1. Raads- en collegeleden worden door de raad alleen voorgedragen voor of benoemd in besturen van privaatrechtelijke instellingen, die hij als functiegebonden beschouwt, als de betrokken kandidaat zich bereid heeft verklaard de in lid 2 opgenomen schriftelijke verklaring te ondertekenen.
2. De in het vorige lid bedoelde verklaring luidt als volgt:
a. dat ik het lidmaatschap/de functie van ( ) als gebonden aan mijn functie als wethouder/raadslid van de gemeente Tilburg beschouw en dat ik mitsdien met onmiddellijke ingang ontslag zal nemen als ( ) indien en zodra ik de hoedanigheid van wethouder/raadslid verlies.

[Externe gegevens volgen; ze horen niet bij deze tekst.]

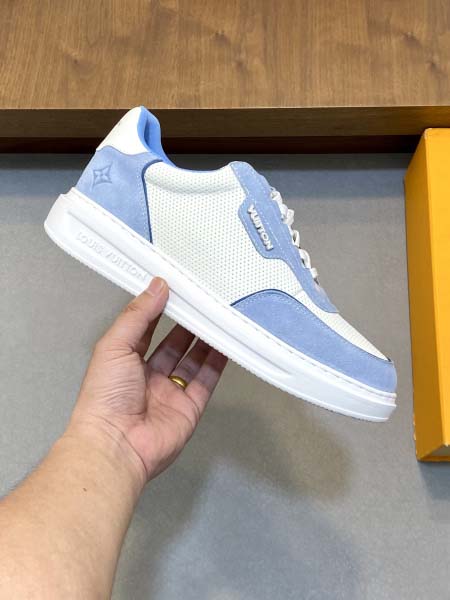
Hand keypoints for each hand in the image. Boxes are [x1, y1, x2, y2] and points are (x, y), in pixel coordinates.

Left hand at [68, 277, 226, 485]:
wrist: (116, 445)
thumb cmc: (105, 396)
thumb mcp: (114, 345)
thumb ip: (138, 315)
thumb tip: (157, 287)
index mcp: (125, 361)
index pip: (146, 329)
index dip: (160, 309)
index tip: (176, 290)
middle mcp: (148, 376)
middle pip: (173, 344)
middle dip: (187, 324)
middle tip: (203, 304)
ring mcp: (170, 392)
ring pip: (192, 361)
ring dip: (205, 340)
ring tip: (218, 318)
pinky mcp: (189, 407)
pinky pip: (206, 381)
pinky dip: (217, 363)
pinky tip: (226, 344)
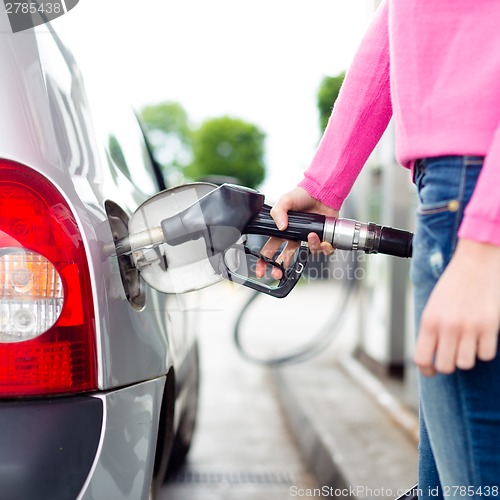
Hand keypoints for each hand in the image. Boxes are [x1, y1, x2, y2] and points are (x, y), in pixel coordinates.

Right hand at [255, 187, 338, 278]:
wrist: (321, 190)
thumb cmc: (302, 194)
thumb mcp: (285, 200)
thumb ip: (278, 212)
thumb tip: (280, 227)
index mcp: (283, 230)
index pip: (270, 248)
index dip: (264, 261)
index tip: (260, 271)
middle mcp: (295, 237)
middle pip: (285, 257)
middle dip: (280, 267)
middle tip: (278, 273)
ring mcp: (309, 238)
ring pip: (308, 253)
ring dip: (310, 247)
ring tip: (311, 236)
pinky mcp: (323, 238)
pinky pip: (324, 250)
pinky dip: (324, 247)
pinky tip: (323, 239)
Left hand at [414, 239, 499, 375]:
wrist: (476, 262)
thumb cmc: (454, 283)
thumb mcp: (433, 304)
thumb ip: (431, 328)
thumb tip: (431, 353)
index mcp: (429, 320)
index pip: (422, 358)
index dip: (427, 370)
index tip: (432, 370)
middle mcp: (447, 326)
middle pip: (445, 366)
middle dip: (449, 364)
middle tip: (453, 354)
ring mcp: (469, 327)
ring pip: (466, 363)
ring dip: (467, 357)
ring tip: (468, 342)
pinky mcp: (490, 326)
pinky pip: (486, 355)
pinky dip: (484, 350)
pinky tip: (482, 337)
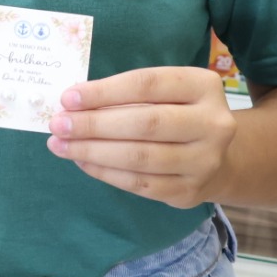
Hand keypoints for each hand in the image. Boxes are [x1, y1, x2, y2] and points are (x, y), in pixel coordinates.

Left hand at [47, 66, 236, 208]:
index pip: (146, 84)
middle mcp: (213, 123)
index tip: (68, 98)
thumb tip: (72, 104)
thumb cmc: (176, 113)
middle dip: (94, 124)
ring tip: (61, 145)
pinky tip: (82, 162)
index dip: (104, 92)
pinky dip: (105, 173)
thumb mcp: (164, 91)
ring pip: (140, 157)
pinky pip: (140, 184)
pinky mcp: (190, 191)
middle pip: (144, 123)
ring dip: (93, 151)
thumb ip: (126, 93)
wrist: (217, 158)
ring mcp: (205, 161)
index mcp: (203, 86)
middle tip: (58, 124)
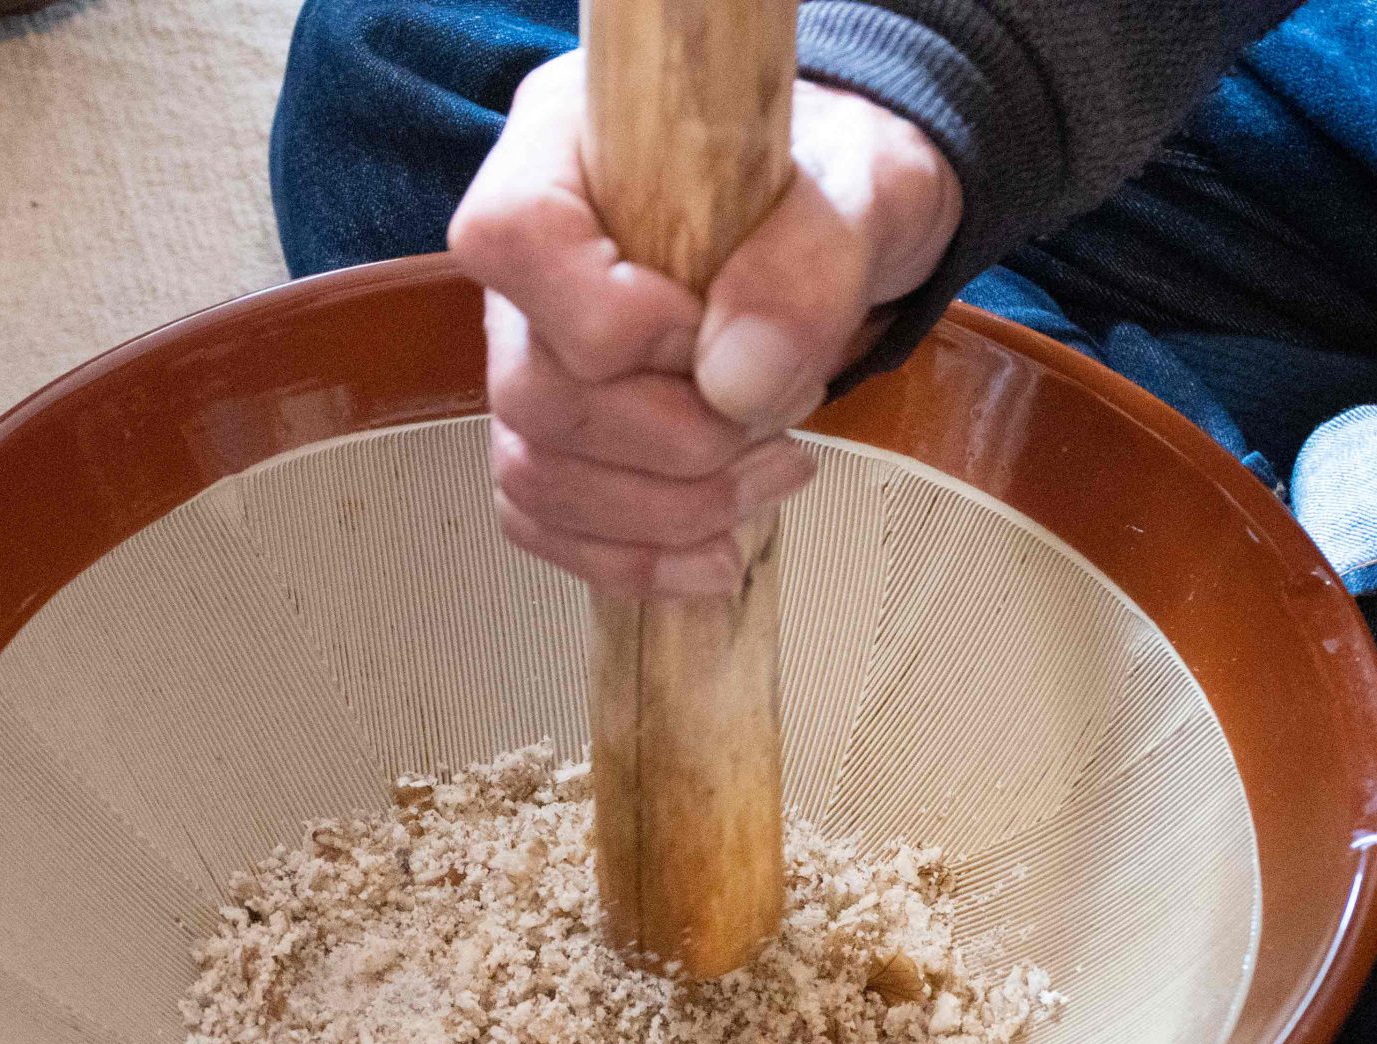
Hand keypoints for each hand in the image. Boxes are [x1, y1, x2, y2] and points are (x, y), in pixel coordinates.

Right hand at [448, 53, 960, 596]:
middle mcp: (525, 262)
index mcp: (565, 150)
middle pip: (533, 391)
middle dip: (675, 441)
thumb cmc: (844, 181)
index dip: (611, 321)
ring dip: (668, 510)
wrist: (851, 228)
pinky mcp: (556, 434)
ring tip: (777, 471)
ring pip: (537, 473)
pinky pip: (543, 522)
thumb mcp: (866, 188)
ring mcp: (527, 353)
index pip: (511, 242)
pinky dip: (631, 559)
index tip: (712, 331)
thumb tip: (734, 386)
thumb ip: (807, 265)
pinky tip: (718, 553)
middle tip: (785, 417)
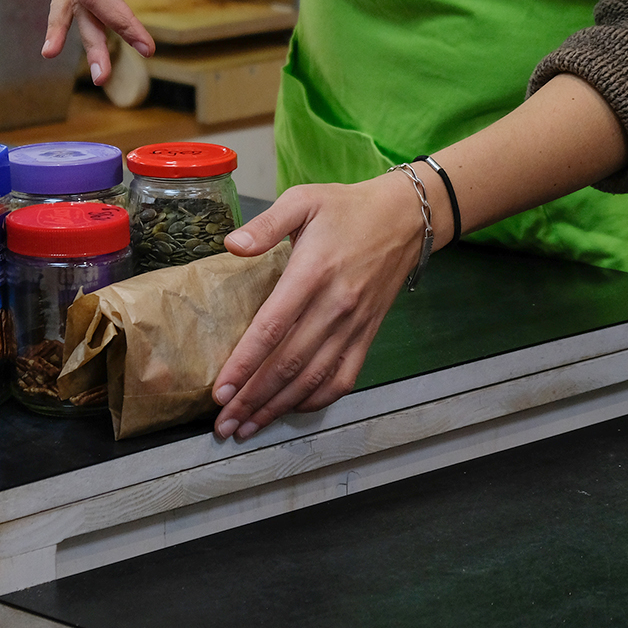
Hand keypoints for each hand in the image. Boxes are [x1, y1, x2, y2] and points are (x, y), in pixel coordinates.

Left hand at [211, 172, 429, 441]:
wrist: (407, 217)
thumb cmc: (347, 208)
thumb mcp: (303, 199)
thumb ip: (265, 224)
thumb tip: (230, 245)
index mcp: (313, 273)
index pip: (272, 329)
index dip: (244, 365)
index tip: (220, 392)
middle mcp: (335, 306)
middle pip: (288, 364)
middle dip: (253, 399)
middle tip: (225, 424)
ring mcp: (354, 325)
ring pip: (313, 378)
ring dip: (278, 408)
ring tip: (248, 428)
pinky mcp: (368, 334)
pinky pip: (343, 378)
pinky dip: (317, 400)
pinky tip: (291, 409)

b. dat ik desgevraagd en indien en voor zover zulks niet in enig opzicht ten nadele zal/kan strekken voor de betrokken privaatrechtelijke instelling aan ( ) informatie zal verstrekken en verantwoording zal afleggen over mijn functioneren als ( );
c. dat ik met onmiddellijke ingang ontslag als ( ) zal nemen, indien de ( ) het vertrouwen in mij als ( ) opzegt;
d. dat ik hierbij aan ( ) onherroepelijke volmacht verleen om mijn ontslag in te dienen voor het geval ik in bovenbedoelde omstandigheden niet binnen een maand ontslag neem".
Hoofdstuk VIII Besloten vergaderingprivate
Op een besloten vergadering zijn de bepalingen van dit reglement van overeenkomstige toepassing voor zover deze bepalingen niet strijdig zijn met het besloten karakter van de vergadering.